Holden parts: You can also get Holden parts and get it serviced if you have one. Depending on dealer uptake of the bid, Holden obviously has expectations there will be little or no disturbance or inconvenience for current Holden owners as far as maintenance, parts and warranty issues go. GM has announced that approximately 600 of the 800 Holden employees would be laid off as part of their business exit. The remaining 200 employees will form the core of Holden’s maintenance, warranty, and spare parts dedication, based primarily in Port Melbourne.
Holden is currently in discussions with dealerships, the majority of which are likely to close, but some of which can be converted into independent service centers. Holden presently provides seven years of complimentary scheduled maintenance as a marketing tool, and that promise will be maintained for consumers – you will not be required to pay to get the oil changed.
What will happen to your Holden:
If you own a non-Australian-built imported Holden, its value would most likely skyrocket for a few weeks before settling into the usual pattern of depreciation for any European car. If you own an Australian-made Holden, especially a late-model Commodore with a V8 engine under the hood, you may be sitting on an investment with a higher growth rate than land.

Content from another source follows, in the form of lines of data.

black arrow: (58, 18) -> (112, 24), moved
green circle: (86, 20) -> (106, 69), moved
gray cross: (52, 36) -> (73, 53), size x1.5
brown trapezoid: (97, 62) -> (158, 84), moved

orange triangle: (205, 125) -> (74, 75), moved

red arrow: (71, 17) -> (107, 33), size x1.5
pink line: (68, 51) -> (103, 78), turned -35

For example, VF Commodores equipped with the coveted LS3 engine currently sell for as much as $50,000. That’s nearly $10,000 more than when they were new (around $42,000), considering the fact that they’re three years old and have thousands of kilometers on the odometer!
Can you still buy a Holden? You certainly can. In Australia, there are 185 Holden dealerships and 31 in New Zealand, and the doors will remain open for the near future. Many of those dealerships also have yards full of stock that can be bought. In reality, now might be the ideal time to snag a deal on a brand new Arcadia, Colorado, Astra, or Commodore.

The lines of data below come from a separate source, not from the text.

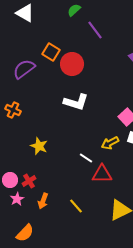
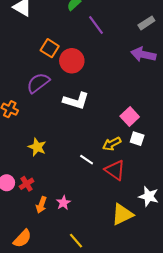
purple semicircle: (24, 69) -> (38, 83), moved
red triangle: (102, 174) -> (115, 170), moved, turned 35
pink star: (17, 199) -> (63, 203), moved
yellow line: (76, 206) -> (76, 241), moved

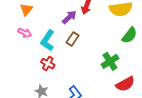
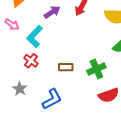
purple arrow: (69, 17) -> (52, 12), moved
brown rectangle: (72, 39) -> (66, 67), moved, turned 48

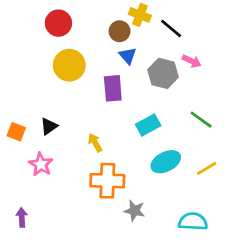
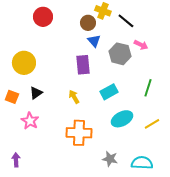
yellow circle: (69, 65) -> (24, 63), moved
green line: (201, 120) -> (148, 88), turned 72
yellow arrow: (95, 143) -> (74, 97), moved
gray star: (135, 211) -> (110, 159), moved

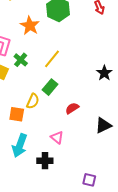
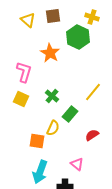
yellow line: (52, 59) -> (93, 92), moved
green cross: (21, 60) -> (52, 96), moved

What cars will spike in value? When considering a classic car as an investment, keep in mind that car values are unpredictable and highly susceptible to trends. In short, if you understand the market – and how to keep a car in good condition for an extended period of time – it can be worthwhile.
If you’re taking a gamble on a car you love, you’re better off driving it and enjoying the memories than storing it for a 50/50 chance of a later payday. Traditionally, the best models to invest in are high-spec, Australian-built vehicles with a racing background. As a result, 1970s Toranas fetch $200,000 at auction, 1988 Commodores fetch $340,000, and even Holden Kingswoods bring six figures.
If your vehicle meets these criteria, it might be worth considering long-term storage: High-powered engine made in Australia, preferably with eight cylinders, and some appearance on Mount Panorama in Bathurst.
Although GM’s potential presence in Australia and New Zealand remains unclear, the company has announced that it will continue to support its current vehicles and customers for at least the next decade.